What you will do: How many lines in the records below hold the string "looking"? Please answer with the number and nothing more.
Start of Data supplied
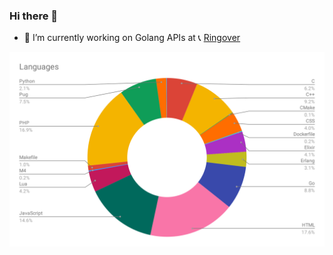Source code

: ### Hi there 👋

- 🔭 I’m currently working on Golang APIs at 📞 [Ringover][1]

![Languages](https://github.com/Lajule/Lajule/blob/master/Languages.svg)

[1]: https://www.ringover.com/

<!--
**Lajule/Lajule** is a ✨ _special_ ✨ repository because its `README.md` (this file) appears on your GitHub profile.

Here are some ideas to get you started:

- 🔭 I’m currently working on ...
- 🌱 I’m currently learning ...
- 👯 I’m looking to collaborate on ...
- 🤔 I’m looking for help with ...
- 💬 Ask me about ...
- 📫 How to reach me: ...
- 😄 Pronouns: ...
- ⚡ Fun fact: ...
-->
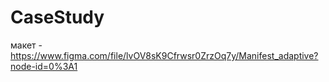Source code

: # CaseStudy

макет - https://www.figma.com/file/lvOV8sK9Cfrwsr0ZrzOq7y/Manifest_adaptive?node-id=0%3A1
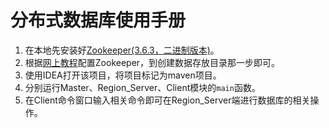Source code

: # 分布式数据库使用手册
1. 在本地先安装好[Zookeeper(3.6.3，二进制版本)](https://downloads.apache.org/zookeeper/zookeeper-3.6.3/)。
2. 根据[网上教程](https://www.cnblogs.com/Dcl-Snow/p/11274807.html)配置Zookeeper，到创建数据存放目录那一步即可。
3. 使用IDEA打开该项目，将项目标记为maven项目。
4. 分别运行Master、Region_Server、Client模块的`main`函数。
5. 在Client命令窗口输入相关命令即可在Region_Server端进行数据库的相关操作。

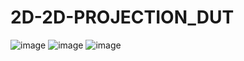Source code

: # 2D-2D-PROJECTION_DUT
![image](https://user-images.githubusercontent.com/89126960/236666115-3c102d93-44a9-410c-9220-8928b4875d35.png)
![image](https://user-images.githubusercontent.com/89126960/236666122-ea56a559-870f-4e54-bd45-a01b9a94a4b6.png)
![image](https://user-images.githubusercontent.com/89126960/236666108-5aabc0b0-d134-4d08-9693-53e583c25298.png)
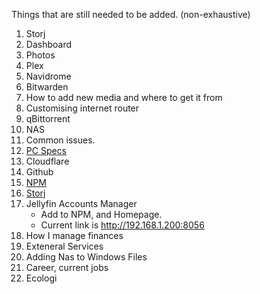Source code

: Things that are still needed to be added. (non-exhaustive)

1. Storj
2. Dashboard
3. Photos
4. Plex
5. Navidrome
6. Bitwarden
7. How to add new media and where to get it from
8. Customising internet router
9. qBittorrent
10. NAS
11. Common issues.
12. <a href="/Stuff on PC/">PC Specs</a>
13. Cloudflare
14. Github
15. <a href="/Stuff on PC/NPM/npm/">NPM</a>
16. <a href="/Stuff on PC/Storj/">Storj</a>
17. Jellyfin Accounts Manager
	- Add to NPM, and Homepage.
	- Current link is <a href="http://192.168.1.200:8056">http://192.168.1.200:8056</a>
18. How I manage finances
19. Exteneral Services
20. Adding Nas to Windows Files
21. Career, current jobs
22. Ecologi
End of Data supplied
Output of the exercise: 2